• _TASK INPUTS_:
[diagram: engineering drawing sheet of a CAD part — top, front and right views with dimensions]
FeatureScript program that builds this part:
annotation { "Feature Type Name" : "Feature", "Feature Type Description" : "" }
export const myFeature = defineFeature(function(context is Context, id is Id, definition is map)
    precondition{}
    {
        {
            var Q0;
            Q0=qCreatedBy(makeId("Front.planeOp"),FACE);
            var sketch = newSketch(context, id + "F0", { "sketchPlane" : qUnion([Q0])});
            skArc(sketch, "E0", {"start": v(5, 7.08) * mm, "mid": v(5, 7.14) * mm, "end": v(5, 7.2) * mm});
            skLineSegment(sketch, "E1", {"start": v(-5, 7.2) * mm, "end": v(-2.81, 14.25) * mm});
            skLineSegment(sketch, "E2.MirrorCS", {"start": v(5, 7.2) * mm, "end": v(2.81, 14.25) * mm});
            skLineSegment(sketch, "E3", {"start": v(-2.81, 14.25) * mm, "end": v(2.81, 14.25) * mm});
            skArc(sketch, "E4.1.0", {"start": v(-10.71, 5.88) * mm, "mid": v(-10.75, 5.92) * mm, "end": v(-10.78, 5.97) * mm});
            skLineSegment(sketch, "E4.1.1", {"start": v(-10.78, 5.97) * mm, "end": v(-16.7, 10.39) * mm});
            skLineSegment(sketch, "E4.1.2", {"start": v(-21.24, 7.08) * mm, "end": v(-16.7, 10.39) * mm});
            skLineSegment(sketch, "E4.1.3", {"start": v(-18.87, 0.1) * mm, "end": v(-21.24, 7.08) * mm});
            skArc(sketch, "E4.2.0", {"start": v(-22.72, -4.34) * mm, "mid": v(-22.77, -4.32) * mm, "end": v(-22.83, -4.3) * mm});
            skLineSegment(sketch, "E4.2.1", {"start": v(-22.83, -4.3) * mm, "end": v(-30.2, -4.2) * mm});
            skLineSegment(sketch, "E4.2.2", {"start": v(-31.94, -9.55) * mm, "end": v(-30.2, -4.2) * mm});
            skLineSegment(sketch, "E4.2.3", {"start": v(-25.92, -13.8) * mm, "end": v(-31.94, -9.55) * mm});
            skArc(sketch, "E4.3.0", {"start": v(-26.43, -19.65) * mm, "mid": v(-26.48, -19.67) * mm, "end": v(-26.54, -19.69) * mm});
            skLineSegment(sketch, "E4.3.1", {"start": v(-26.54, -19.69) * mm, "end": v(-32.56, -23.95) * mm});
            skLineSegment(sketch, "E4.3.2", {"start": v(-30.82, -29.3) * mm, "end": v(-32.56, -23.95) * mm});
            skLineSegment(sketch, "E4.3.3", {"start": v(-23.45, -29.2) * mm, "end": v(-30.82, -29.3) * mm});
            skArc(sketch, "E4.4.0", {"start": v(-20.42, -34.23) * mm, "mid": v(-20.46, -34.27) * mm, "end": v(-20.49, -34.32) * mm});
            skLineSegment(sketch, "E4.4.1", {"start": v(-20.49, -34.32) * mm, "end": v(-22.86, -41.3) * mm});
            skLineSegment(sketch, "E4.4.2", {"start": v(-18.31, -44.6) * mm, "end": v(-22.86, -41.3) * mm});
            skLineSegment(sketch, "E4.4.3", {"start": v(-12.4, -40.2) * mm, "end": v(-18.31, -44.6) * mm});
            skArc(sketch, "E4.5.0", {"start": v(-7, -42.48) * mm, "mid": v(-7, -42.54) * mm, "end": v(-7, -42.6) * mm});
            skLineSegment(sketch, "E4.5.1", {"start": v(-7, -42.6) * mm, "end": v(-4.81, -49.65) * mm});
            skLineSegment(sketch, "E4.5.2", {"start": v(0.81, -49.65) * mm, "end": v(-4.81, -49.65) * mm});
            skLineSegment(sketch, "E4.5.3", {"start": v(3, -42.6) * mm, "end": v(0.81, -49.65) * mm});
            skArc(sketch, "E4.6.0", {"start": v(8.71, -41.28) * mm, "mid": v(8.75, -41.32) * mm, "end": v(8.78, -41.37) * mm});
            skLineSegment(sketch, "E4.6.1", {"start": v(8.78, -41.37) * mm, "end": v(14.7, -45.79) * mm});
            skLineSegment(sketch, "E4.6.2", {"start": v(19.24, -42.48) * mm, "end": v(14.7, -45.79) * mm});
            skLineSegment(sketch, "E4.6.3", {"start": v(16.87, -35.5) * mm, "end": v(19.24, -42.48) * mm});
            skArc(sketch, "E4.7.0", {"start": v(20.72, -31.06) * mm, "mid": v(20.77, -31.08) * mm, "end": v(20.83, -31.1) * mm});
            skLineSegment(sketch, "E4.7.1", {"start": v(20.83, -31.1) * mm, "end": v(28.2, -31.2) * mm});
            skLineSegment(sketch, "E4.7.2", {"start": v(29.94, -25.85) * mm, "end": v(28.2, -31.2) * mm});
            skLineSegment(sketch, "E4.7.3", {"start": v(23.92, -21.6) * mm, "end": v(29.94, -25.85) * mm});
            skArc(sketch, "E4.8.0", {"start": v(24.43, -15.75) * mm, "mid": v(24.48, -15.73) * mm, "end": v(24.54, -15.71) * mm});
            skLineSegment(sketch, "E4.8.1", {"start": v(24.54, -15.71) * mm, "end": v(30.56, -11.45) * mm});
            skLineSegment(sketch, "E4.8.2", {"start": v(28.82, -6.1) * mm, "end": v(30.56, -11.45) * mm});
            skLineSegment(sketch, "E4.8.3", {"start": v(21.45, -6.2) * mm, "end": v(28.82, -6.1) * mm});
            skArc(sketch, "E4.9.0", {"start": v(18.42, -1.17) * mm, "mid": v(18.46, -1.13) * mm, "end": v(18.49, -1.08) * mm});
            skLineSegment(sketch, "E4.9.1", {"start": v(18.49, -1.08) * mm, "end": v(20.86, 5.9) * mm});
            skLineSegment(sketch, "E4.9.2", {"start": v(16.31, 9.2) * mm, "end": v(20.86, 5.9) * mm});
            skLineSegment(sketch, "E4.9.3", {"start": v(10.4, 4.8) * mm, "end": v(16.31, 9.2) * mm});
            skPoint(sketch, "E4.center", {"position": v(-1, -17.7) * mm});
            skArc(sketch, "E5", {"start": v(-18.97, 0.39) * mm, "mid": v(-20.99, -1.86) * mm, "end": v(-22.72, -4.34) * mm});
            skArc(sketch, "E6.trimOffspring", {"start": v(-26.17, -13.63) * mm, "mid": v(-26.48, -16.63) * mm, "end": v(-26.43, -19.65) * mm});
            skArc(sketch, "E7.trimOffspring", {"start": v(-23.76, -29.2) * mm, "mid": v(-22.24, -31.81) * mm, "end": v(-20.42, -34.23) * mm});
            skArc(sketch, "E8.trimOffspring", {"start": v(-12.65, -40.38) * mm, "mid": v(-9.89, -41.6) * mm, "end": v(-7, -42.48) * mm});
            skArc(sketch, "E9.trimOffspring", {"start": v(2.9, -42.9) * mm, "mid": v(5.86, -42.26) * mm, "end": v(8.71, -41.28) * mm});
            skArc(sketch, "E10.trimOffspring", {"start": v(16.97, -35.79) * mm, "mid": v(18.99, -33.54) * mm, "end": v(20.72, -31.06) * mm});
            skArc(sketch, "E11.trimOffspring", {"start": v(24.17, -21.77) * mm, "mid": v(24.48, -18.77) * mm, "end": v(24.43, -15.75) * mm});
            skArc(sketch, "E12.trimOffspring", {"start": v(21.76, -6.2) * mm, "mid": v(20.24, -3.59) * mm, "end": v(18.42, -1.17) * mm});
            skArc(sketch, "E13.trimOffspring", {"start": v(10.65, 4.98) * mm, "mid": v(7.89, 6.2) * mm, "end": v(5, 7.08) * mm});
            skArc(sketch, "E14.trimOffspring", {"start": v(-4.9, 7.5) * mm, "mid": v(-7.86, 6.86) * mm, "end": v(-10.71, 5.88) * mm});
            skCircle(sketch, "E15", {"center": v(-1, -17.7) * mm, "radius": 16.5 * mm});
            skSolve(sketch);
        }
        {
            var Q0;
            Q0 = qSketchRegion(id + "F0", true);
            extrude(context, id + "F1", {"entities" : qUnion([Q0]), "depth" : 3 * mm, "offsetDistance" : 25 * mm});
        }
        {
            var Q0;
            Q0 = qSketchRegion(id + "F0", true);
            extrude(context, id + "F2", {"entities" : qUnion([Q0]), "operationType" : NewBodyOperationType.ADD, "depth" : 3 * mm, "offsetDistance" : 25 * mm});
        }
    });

• _DIRECTIONS_: Could you reproduce the records from their first line through the line that contains "var sketch = newSketch(context, id", including both of those lines?

• _OUTPUT OF THE TASK_:
[diagram: engineering drawing sheet of a CAD part — top, front and right views with dimensions]
FeatureScript program that builds this part:
annotation { "Feature Type Name" : "Feature", "Feature Type Description" : "" }
export const myFeature = defineFeature(function(context is Context, id is Id, definition is map)
    precondition{}
    {
        {
            var Q0;
            Q0=qCreatedBy(makeId("Front.planeOp"),FACE);
            var sketch = newSketch(context, id + "F0", { "sketchPlane" : qUnion([Q0])});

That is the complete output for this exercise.